Elsewhere in Europe, Britain’s budget deficit narrowed more than economists forecast in November as tax revenue eased and the government’s fiscal squeeze restrained spending. Net borrowing excluding support for banks fell to 18.1 billion pounds ($28.5 billion) from 20.4 billion pounds a year earlier.

Bank of England policy makers said the pace of their bond purchases is close to the market’s capacity as some signaled further stimulus might be needed next year to weather Europe’s sovereign debt crisis, according to the minutes of their Dec. 7- 8 meeting released today.

In Asia, Japan’s exports fell and the central bank lowered its assessment of the economy for a second straight month. Shipments dropped a more-than-expected 4.5 percent in November from a year earlier, a Ministry of Finance report showed today.
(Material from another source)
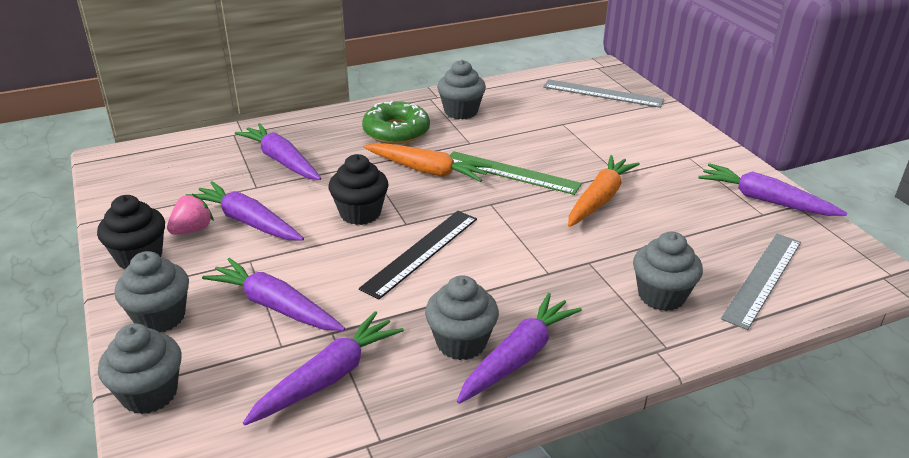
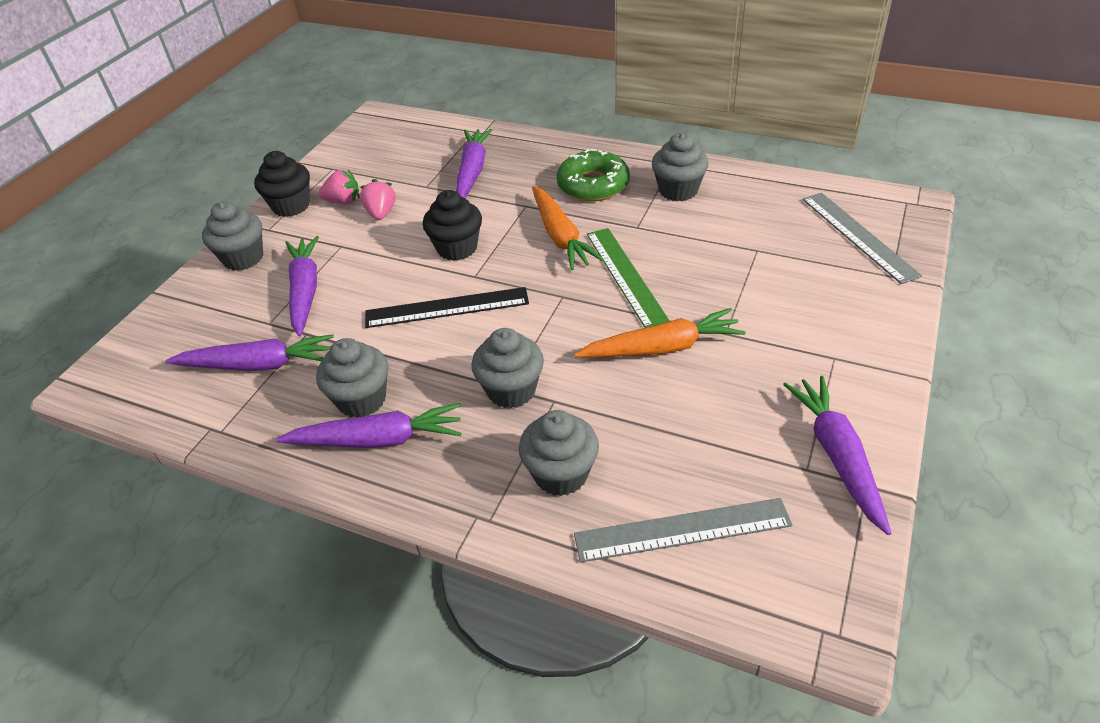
camera: 50 degrees right, 10 degrees up
grey cupcake [98,324,181,414] -> grey cupcake moved to [471,328,544,409]
purple carrot [188,181,304,241] -> pink strawberry [360,179,396,220]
In the U.S., the National Association of Realtors releases revised existing home sale data and the Mortgage Bankers Association publishes a report on weekly mortgage applications.

With European governments struggling to find a lasting solution to a debt crisis that has increased sovereign borrowing costs and pushed economies from Italy to Greece and Portugal into recession, the European Central Bank has introduced a menu of measures designed to avert a credit crunch.

ECB Lending

The ECB said today it will lend euro-area banks more than economists forecast for three years in its latest attempt to keep credit flowing to the economy during the crisis. The Frankfurt-based ECB awarded 489 billion euros in 1,134-day loans, more than economists’ median estimate of 293 billion euros in a Bloomberg News survey.

With concern about Italy’s solvency on the rise, the country’s lenders are becoming increasingly dependent on the ECB to find funding. UniCredit SpA and Intesa Sanpaolo SpA are among Italian banks that will use bonds guaranteed by Italy as collateral for loans from the ECB, two people with knowledge of the matter said yesterday.

The plan, which is part of Monti’s budget package, allows the Treasury to offer guarantees for bonds issued by banks in order to give them access to ECB liquidity.